= Rat-race coupler =

Type of radio-frequency coupler

Rat-race coupler

A rat-race coupler, also known as a hybrid ring coupler, is a type of coupler used in RF and microwave systems. In its simplest form, it is a 3 dB coupler and is thus an alternative to a magic tee. Compared to the magic tee, it has the advantage of being easy to realize in planar technologies such as microstrip and stripline, although waveguide rat races are also practical. Unlike magic tees, a rat-race needs no matching structure to achieve correct operation.

The rat-race coupler has four ports, each placed one-quarter wavelength away from each other around the top half of the ring. The bottom half of the ring is three-quarter wavelengths in length. The ring has a characteristic impedance of factor $\sqrt{2}$ compared to port impedance.
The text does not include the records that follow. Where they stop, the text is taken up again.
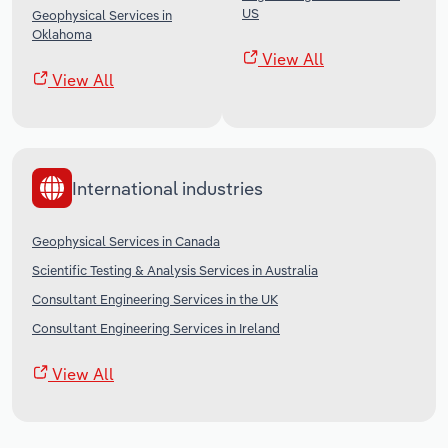
US
Geophysical Services in
Oklahoma
View All
View All
International industries
Geophysical Services in Canada
Scientific Testing & Analysis Services in Australia
Consultant Engineering Services in the UK
Consultant Engineering Services in Ireland
View All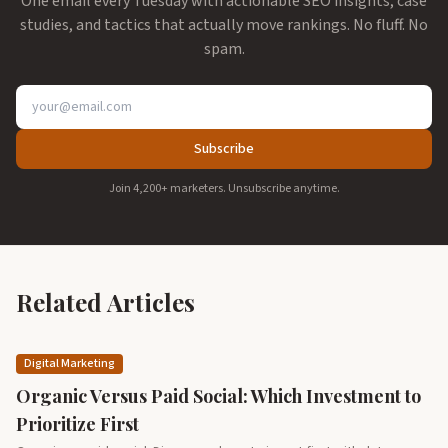
One email every Tuesday with actionable SEO insights, case
studies, and tactics that actually move rankings. No fluff. No
spam.
Subscribe
Join 4,200+ marketers. Unsubscribe anytime.
Related Articles
Digital Marketing
Organic Versus Paid Social: Which Investment to
Prioritize First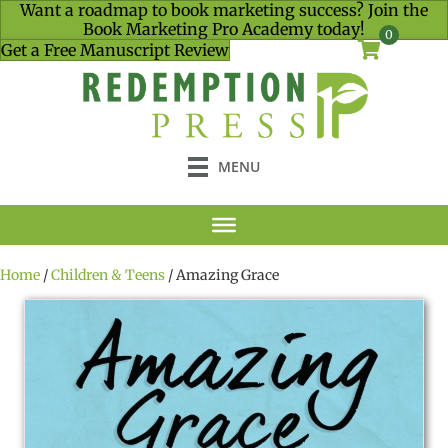
Want a roadmap to book marketing success? Join the
Book Marketing Pro Academy today!
0
Get a Free Manuscript Review
MENU
Home
/
Children & Teens
/ Amazing Grace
A signal input on port 1 will be split between ports 2 and 4, and port 3 will be isolated. The full scattering matrix for an ideal 3 dB rat-race is

$$S = \frac{-i}{\sqrt{2}}
\begin{pmatrix}
 0 & 1 & 0 & -1 \\
 1 & 0 & 1 & 0 \\
 0 & 1 & 0 & 1 \\
-1 & 0 & 1 & 0
\end{pmatrix}$$

Arithmetics with rat-race coupler

Rat-race couplers are used to sum two in-phase combined signals with essentially no loss or to equally split an input signal with no resultant phase difference between its outputs. It is also possible to configure the coupler as a 180 degree phase-shifted output divider or to sum two 180 degree phase-shifted combined signals with almost no loss.